[[ Dataset excerpts open ]]
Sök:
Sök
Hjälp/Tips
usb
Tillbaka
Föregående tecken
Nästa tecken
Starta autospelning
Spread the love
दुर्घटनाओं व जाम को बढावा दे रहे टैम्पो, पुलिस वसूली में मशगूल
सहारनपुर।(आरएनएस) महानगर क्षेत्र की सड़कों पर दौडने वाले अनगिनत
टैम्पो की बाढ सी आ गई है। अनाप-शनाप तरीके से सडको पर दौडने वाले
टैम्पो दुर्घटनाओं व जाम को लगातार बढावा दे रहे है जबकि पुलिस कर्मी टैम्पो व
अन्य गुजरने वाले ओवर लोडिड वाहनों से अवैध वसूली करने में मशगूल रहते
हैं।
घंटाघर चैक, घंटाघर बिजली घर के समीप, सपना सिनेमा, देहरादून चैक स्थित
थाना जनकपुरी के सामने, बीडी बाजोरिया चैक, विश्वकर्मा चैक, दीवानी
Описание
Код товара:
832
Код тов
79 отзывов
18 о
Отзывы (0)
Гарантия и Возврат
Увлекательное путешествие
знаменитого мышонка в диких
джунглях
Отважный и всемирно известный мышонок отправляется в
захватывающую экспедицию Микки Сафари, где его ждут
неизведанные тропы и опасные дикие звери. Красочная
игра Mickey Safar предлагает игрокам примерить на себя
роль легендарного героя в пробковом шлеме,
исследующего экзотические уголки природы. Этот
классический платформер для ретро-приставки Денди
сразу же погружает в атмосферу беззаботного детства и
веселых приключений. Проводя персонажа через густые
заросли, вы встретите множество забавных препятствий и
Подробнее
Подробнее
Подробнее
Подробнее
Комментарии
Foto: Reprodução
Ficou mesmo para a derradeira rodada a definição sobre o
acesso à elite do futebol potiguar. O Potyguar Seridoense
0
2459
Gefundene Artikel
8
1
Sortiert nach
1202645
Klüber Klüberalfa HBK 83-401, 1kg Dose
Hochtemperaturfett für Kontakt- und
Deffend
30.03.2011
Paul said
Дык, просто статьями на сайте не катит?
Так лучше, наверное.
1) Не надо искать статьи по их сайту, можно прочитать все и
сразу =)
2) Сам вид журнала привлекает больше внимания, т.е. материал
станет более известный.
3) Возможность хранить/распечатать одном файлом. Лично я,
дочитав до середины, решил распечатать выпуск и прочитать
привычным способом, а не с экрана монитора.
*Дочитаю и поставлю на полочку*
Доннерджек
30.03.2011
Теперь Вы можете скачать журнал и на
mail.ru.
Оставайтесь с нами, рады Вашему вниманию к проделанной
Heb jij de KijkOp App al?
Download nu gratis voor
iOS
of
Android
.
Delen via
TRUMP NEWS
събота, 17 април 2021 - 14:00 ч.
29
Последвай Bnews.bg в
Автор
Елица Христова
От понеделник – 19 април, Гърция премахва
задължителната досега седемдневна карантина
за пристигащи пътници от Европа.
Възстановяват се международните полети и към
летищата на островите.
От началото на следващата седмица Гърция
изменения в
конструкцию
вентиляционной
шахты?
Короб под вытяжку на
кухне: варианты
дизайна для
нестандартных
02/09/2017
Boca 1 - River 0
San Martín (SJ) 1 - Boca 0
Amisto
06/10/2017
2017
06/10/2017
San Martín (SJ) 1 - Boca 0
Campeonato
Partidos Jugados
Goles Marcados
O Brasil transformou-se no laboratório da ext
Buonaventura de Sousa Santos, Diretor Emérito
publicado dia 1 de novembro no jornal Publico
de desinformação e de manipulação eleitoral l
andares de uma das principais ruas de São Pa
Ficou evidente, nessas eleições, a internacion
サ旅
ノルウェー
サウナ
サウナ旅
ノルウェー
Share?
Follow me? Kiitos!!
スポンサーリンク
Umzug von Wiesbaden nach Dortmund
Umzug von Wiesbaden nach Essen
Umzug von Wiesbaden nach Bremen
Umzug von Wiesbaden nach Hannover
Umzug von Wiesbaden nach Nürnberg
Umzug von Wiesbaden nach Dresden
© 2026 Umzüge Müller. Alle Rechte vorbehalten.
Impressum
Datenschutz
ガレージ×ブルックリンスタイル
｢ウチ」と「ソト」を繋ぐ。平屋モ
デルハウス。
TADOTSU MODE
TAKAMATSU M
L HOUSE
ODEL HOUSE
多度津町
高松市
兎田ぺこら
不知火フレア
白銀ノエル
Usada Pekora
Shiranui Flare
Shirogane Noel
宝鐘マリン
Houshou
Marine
[[ Dataset excerpts closed ]]
Work item ::
The entries above must be written out again exactly as they are.

Written answer ::
Sök:
Sök
Hjälp/Tips
usb
Tillbaka
Föregående tecken
Nästa tecken
Starta autospelning
Spread the love
दुर्घटनाओं व जाम को बढावा दे रहे टैम्पो, पुलिस वसूली में मशगूल
सहारनपुर।(आरएनएस) महानगर क्षेत्र की सड़कों पर दौडने वाले अनगिनत
टैम्पो की बाढ सी आ गई है। अनाप-शनाप तरीके से सडको पर दौडने वाले
टैम्पो दुर्घटनाओं व जाम को लगातार बढावा दे रहे है जबकि पुलिस कर्मी टैम्पो व
अन्य गुजरने वाले ओवर लोडिड वाहनों से अवैध वसूली करने में मशगूल रहते
हैं।
घंटाघर चैक, घंटाघर बिजली घर के समीप, सपना सिनेमा, देहरादून चैक स्थित
थाना जनकपुरी के सामने, बीडी बाजोरिया चैक, विश्वकर्मा चैक, दीवानी
Описание
Код товара:
832
Код тов
79 отзывов
18 о
Отзывы (0)
Гарантия и Возврат
Увлекательное путешествие
знаменитого мышонка в диких
джунглях
Отважный и всемирно известный мышонок отправляется в
захватывающую экспедицию Микки Сафари, где его ждут
неизведанные тропы и опасные дикие звери. Красочная
игра Mickey Safar предлагает игрокам примерить на себя
роль легендарного героя в пробковом шлеме,
исследующего экзотические уголки природы. Этот
классический платформер для ретро-приставки Денди
сразу же погружает в атмосферу беззаботного детства и
веселых приключений. Проводя персонажа через густые
заросли, вы встретите множество забавных препятствий и
Подробнее
Подробнее
Подробнее
Подробнее
Комментарии
Foto: Reprodução
Ficou mesmo para a derradeira rodada a definição sobre o
acesso à elite do futebol potiguar. O Potyguar Seridoense
0
2459
Gefundene Artikel
8
1
Sortiert nach
1202645
Klüber Klüberalfa HBK 83-401, 1kg Dose
Hochtemperaturfett für Kontakt- und
Deffend
30.03.2011
Paul said
Дык, просто статьями на сайте не катит?
Так лучше, наверное.
1) Не надо искать статьи по их сайту, можно прочитать все и
сразу =)
2) Сам вид журнала привлекает больше внимания, т.е. материал
станет более известный.
3) Возможность хранить/распечатать одном файлом. Лично я,
дочитав до середины, решил распечатать выпуск и прочитать
привычным способом, а не с экрана монитора.
*Дочитаю и поставлю на полочку*
Доннерджек
30.03.2011
Теперь Вы можете скачать журнал и на
mail.ru.
Оставайтесь с нами, рады Вашему вниманию к проделанной
Heb jij de KijkOp App al?
Download nu gratis voor
iOS
of
Android
.
Delen via
TRUMP NEWS
събота, 17 април 2021 - 14:00 ч.
29
Последвай Bnews.bg в
Автор
Елица Христова
От понеделник – 19 април, Гърция премахва
задължителната досега седемдневна карантина
за пристигащи пътници от Европа.
Възстановяват се международните полети и към
летищата на островите.
От началото на следващата седмица Гърция
изменения в
конструкцию
вентиляционной
шахты?
Короб под вытяжку на
кухне: варианты
дизайна для
нестандартных
02/09/2017
Boca 1 - River 0
San Martín (SJ) 1 - Boca 0
Amisto
06/10/2017
2017
06/10/2017
San Martín (SJ) 1 - Boca 0
Campeonato
Partidos Jugados
Goles Marcados
O Brasil transformou-se no laboratório da ext
Buonaventura de Sousa Santos, Diretor Emérito
publicado dia 1 de novembro no jornal Publico
de desinformação e de manipulação eleitoral l
andares de uma das principais ruas de São Pa
Ficou evidente, nessas eleições, a internacion
サ旅
ノルウェー
サウナ
サウナ旅
ノルウェー
Share?
Follow me? Kiitos!!
スポンサーリンク
Umzug von Wiesbaden nach Dortmund
Umzug von Wiesbaden nach Essen
Umzug von Wiesbaden nach Bremen
Umzug von Wiesbaden nach Hannover
Umzug von Wiesbaden nach Nürnberg
Umzug von Wiesbaden nach Dresden
© 2026 Umzüge Müller. Alle Rechte vorbehalten.
Impressum
Datenschutz
ガレージ×ブルックリンスタイル
｢ウチ」と「ソト」を繋ぐ。平屋モ
デルハウス。
TADOTSU MODE
TAKAMATSU M
L HOUSE
ODEL HOUSE
多度津町
高松市
兎田ぺこら
不知火フレア
白銀ノエル
Usada Pekora
Shiranui Flare
Shirogane Noel
宝鐘マリン
Houshou
Marine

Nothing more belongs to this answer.